Avec la prise de Mossoul, les jihadistes de l’Etat islamique en Irak
et au Levant (EIIL) touchent le jackpot, complétant leurs revenus issus
principalement d’activités criminelles avec le pactole des liquidités
bancaires de la deuxième ville d’Irak.
"C’était un sacré jour de paye", déclare Toby Dodge, directeur du centre
du Moyen-Orient à la London School of Economics, au sujet de la prise
de Mossoul par les combattants ultra-radicaux de l’EIIL le 10 juin.
En quelques jours d’une offensive fulgurante, l’EIIL a mis la main sur
de larges portions de territoires, conquérant, outre Mossoul, une grande
partie de sa province Ninive (nord), de Tikrit et d’autres secteurs des
provinces de Salaheddine (nord), Diyala (est) et Kirkouk (nord), et
avançant désormais à l’ouest.
Mais en plus des territoires, des véhicules, des armes et équipements
militaires, les insurgés ont aussi mis la main sur de véritables
fortunes.
L’EIIL disposait déjà de solides ressources financières issues de ses
activités criminelles -comme l’extorsion de fonds ou les enlèvements
pour obtenir des rançons- et de donations privées venues des pays du
Golfe.
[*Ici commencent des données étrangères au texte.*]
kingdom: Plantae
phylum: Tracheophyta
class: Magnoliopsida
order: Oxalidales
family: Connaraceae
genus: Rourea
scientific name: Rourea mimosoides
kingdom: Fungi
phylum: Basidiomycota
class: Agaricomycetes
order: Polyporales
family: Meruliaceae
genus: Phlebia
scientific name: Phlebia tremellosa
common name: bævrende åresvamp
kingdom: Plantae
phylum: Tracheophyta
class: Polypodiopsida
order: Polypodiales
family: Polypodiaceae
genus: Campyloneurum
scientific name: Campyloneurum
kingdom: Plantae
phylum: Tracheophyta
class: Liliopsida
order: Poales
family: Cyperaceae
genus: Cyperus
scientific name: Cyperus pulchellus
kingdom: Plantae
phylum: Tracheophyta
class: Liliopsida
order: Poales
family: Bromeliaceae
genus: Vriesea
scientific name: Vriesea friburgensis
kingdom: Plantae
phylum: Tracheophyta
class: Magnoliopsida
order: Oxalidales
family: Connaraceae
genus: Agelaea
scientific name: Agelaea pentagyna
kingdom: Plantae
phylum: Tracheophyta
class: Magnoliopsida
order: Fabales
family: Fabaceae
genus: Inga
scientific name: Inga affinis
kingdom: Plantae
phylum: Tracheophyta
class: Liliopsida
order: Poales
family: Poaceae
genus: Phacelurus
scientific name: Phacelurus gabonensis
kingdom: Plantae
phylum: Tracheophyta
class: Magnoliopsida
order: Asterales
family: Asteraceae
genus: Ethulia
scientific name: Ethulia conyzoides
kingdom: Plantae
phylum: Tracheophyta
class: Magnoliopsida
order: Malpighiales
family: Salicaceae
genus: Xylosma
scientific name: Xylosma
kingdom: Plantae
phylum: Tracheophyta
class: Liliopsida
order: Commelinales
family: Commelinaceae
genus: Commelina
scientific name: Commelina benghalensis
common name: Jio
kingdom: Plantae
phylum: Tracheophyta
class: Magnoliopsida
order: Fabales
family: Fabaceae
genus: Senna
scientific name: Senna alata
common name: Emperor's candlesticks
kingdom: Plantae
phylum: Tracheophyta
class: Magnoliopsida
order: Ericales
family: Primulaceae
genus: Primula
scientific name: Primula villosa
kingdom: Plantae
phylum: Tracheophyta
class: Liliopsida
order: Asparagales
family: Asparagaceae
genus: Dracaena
Mais à Mossoul, il a touché le jackpot.
Selon le chef du conseil provincial de Ninive Bashar Kiki, les réserves
en liquide des banques de la ville atteignaient environ 400 millions de
dollars (294 millions d’euros), auxquels il faut ajouter quelque 250.000
dollars (184.000 euros) qui se trouvaient dans les coffres du conseil
provincial.
Dans un document diffusé après la prise de la ville, l’EIIL a annoncé
que tout l’argent du "gouvernement Safavide" — référence péjorative aux
chiites au pouvoir à Bagdad — serait confisqué "pour les intérêts
+musulmans+".
Ces derniers temps, Mossoul représentait déjà une manne financière pour l’EIIL.
Selon plusieurs sources, le groupe engrangeait jusqu’à 12 millions de
dollars (8,8 millions d’euros) par mois grâce aux extorsions, rançons et
à la corruption dans cette ville qui comptait quelque deux millions
d’habitants avant sa prise par les insurgés.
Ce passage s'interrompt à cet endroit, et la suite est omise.